# Trecho do texto:
══════════
E, assim, milhares de mulheres começam a tentar se convencer de que suas conquistas profissionais não devem ser muito celebradas, nem muito divulgadas e, acima de tudo, nem muito desejadas. Culpam-se por serem boas no que fazem, por tornarem-se essenciais às suas equipes, por serem referências nas suas áreas, por serem bem remuneradas pelo que fazem – lembrando sempre que, por mais bem remunerada que seja uma mulher, seu salário sempre estará aquém do que seria para um homem na mesma posição.

Surge, por vezes, na cabeça dessas mulheres, a falsa ideia de que aquilo nunca foi merecido. A famosa síndrome do impostor, que tenta nos convencer de que só chegamos onde chegamos por um golpe de sorte, pelas portas que nos foram abertas ou por ironia do destino. Nunca por mérito. Um estranho mecanismo que nos faz sentir uma culpa duplicada, seguida da ideia de que talvez o correto fosse tirar nosso time de campo.

Precisamos olhar para o problema da culpa. Precisamos parar com as perguntas do tipo “mas seu marido não reclama que você viaje tanto a trabalho?”, “mas seus filhos não se queixam dos dias em que você chega tarde?”. Cada mulher sabe das próprias escolhas, como cada homem sabe das suas. Precisamos parar de abrir espaço para o que os outros- sobretudo os homens- coloquem nossas escolhas em questão.

Somos as responsáveis pelos nossos sucessos e pelos nossos fracassos. Fomos ensinadas a lidar com os fracassos e a seguir em frente. Já é hora de aprendermos a lidar bem com o nosso sucesso, a termos orgulho dele e certeza do nosso mérito, bem como já é hora de aprendermos a comemorar sem ter medo de quem possa sentir-se ameaçado com a nossa trajetória. Nós merecemos isso, literalmente.
══════════
# Tarefa 1:
Reproduza fielmente o trecho do texto sobre a culpa das mulheres pelo próprio sucesso, desde "Somos as responsáveis" até "merecemos isso, literalmente.".

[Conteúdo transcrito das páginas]
══════════
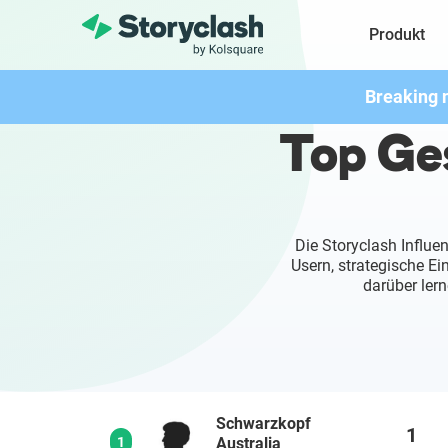
Produkt
Breaking 
Top Ges
Die Storyclash Influe
Usern, strategische E
darüber lern
Schwarzkopf
1
1
Australia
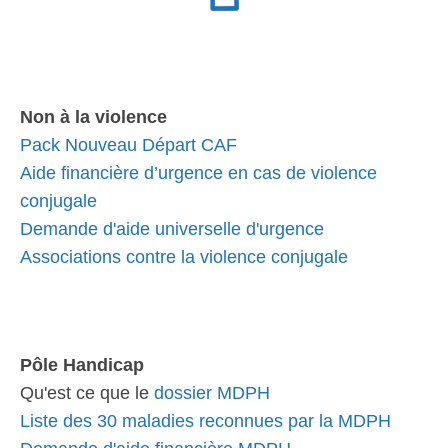
Non à la violence
Pack Nouveau Départ CAF
Aide financière d’urgence en cas de violence
conjugale
Demande d'aide universelle d'urgence
Associations contre la violence conjugale
Pôle Handicap
Qu'est ce que le
dossier MDPH
Liste des 30 maladies reconnues par la MDPH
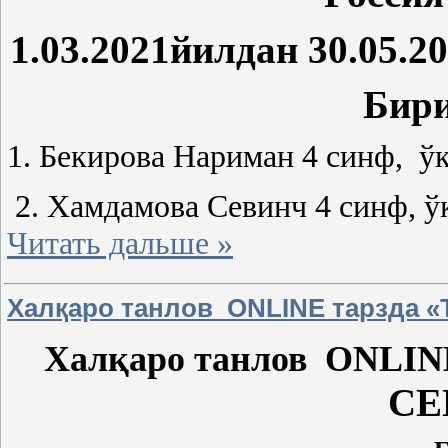
1.03.2021йилдан 30.05.2
Бири
1. Бекирова Нариман 4 синф, ўқ
2. Хамдамова Севинч 4 синф, ўқ
Читать дальше »
Халқаро танлов ONLINE тарзда «T
Халқаро танлов ONLIN
CE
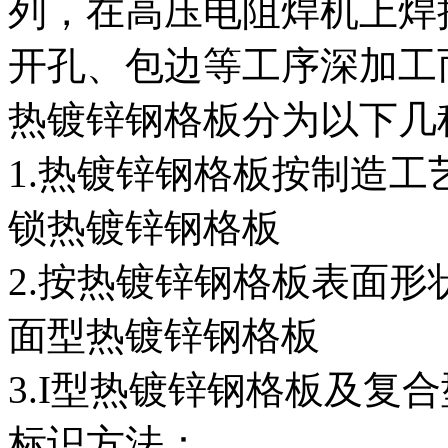
列，在高压电阻焊机上焊
开孔、包边等工序深加工
热镀锌钢格板分为以下几
1.热镀锌钢格板按制造
锁热镀锌钢格板
2.按热镀锌钢格板表面
面型热镀锌钢格板
3.I型热镀锌钢格板及复
标识方法：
══════════
# Tarefa 2:
Por favor, reescreva como tabela Markdown, com as colunas "Nº" e "Linha", o trecho da listagem que vai da linha que contém "1.03.2021йилдан 30.05.2" até o fim da listagem, ambas as pontas incluídas. Omita as linhas em branco e deixe as imagens fora da resposta.

# Solução 1:
Somos as responsáveis pelos nossos sucessos e pelos nossos fracassos. Fomos ensinadas a lidar com os fracassos e a seguir em frente. Já é hora de aprendermos a lidar bem com o nosso sucesso, a termos orgulho dele e certeza do nosso mérito, bem como já é hora de aprendermos a comemorar sem ter medo de quem possa sentir-se ameaçado com a nossa trajetória. Nós merecemos isso, literalmente.

# Solução 2:
| Nº | Linha |
|---|---|
| 1 | 1.03.2021йилдан 30.05.2 |
| 2 | Бири |
| 3 | 1. Бекирова Нариман 4 синф, ўқ |
| 4 | 2. Хамдамова Севинч 4 синф, ўқ |
| 5 | Читать дальше » |
| 6 | Халқаро танлов ONLINE тарзда «T |
| 7 | Халқаро танлов ONLIN |
| 8 | CE |
| 9 | 列，在高压电阻焊机上焊 |
| 10 | 开孔、包边等工序深加工 |
| 11 | 热镀锌钢格板分为以下几 |
| 12 | 1.热镀锌钢格板按制造 |
| 13 | 锁热镀锌钢格板 |
| 14 | 2.按热镀锌钢格板表面 |
| 15 | 面型热镀锌钢格板 |
| 16 | 3.I型热镀锌钢格板及复 |
| 17 | 标识方法： |